*** Begin section ***

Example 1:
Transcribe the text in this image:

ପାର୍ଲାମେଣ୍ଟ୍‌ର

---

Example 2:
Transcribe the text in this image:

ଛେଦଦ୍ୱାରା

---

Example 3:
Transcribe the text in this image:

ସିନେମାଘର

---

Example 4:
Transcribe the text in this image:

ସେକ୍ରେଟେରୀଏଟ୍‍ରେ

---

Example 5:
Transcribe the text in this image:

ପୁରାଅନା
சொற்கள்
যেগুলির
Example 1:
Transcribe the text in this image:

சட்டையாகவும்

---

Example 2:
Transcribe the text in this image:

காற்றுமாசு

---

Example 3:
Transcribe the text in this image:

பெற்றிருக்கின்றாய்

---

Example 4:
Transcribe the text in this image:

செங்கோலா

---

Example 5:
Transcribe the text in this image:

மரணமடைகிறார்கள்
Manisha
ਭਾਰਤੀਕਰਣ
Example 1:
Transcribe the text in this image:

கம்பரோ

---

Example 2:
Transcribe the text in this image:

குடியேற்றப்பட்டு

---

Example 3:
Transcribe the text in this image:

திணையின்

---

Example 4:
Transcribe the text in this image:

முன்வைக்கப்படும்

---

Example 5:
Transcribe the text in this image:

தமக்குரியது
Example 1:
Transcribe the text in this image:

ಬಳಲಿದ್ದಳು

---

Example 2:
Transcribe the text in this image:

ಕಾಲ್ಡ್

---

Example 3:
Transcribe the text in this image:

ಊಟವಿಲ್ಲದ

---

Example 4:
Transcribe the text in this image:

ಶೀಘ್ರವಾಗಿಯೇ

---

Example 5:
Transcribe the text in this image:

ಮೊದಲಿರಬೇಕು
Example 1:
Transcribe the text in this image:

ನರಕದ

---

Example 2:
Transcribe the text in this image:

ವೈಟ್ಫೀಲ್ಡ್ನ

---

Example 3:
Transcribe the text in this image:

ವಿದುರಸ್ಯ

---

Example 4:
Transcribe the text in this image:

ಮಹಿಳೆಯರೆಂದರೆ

*** End section ***

- [EXERCISE PROMPT] All the material above is to be retyped exactly as it appears.

- [OUTPUT OF THE TASK]
Example 1:
Transcribe the text in this image:

ପାର୍ଲାମେଣ୍ଟ୍‌ର

---

Example 2:
Transcribe the text in this image:

ଛେଦଦ୍ୱାରା

---

Example 3:
Transcribe the text in this image:

ସିନେମାଘର

---

Example 4:
Transcribe the text in this image:

ସେକ୍ରେଟେରୀଏଟ୍‍ରେ

---

Example 5:
Transcribe the text in this image:

ପୁରାଅନା
சொற்கள்
যেগুলির
Example 1:
Transcribe the text in this image:

சட்டையாகவும்

---

Example 2:
Transcribe the text in this image:

காற்றுமாசு

---

Example 3:
Transcribe the text in this image:

பெற்றிருக்கின்றாய்

---

Example 4:
Transcribe the text in this image:

செங்கோலா

---

Example 5:
Transcribe the text in this image:

மரணமடைகிறார்கள்
Manisha
ਭਾਰਤੀਕਰਣ
Example 1:
Transcribe the text in this image:

கம்பரோ

---

Example 2:
Transcribe the text in this image:

குடியேற்றப்பட்டு

---

Example 3:
Transcribe the text in this image:

திணையின்

---

Example 4:
Transcribe the text in this image:

முன்வைக்கப்படும்

---

Example 5:
Transcribe the text in this image:

தமக்குரியது
Example 1:
Transcribe the text in this image:

ಬಳಲಿದ್ದಳು

---

Example 2:
Transcribe the text in this image:

ಕಾಲ್ಡ್

---

Example 3:
Transcribe the text in this image:

ಊಟವಿಲ್ಲದ

---

Example 4:
Transcribe the text in this image:

ಶೀಘ್ರವಾಗಿಯೇ

---

Example 5:
Transcribe the text in this image:

ಮೊದಲಿರಬೇಕು
Example 1:
Transcribe the text in this image:

ನರಕದ

---

Example 2:
Transcribe the text in this image:

ವೈಟ್ಫೀಲ್ಡ್ನ

---

Example 3:
Transcribe the text in this image:

ವಿದುರಸ್ಯ

---

Example 4:
Transcribe the text in this image:

ಮಹಿಳೆಯರೆಂದರೆ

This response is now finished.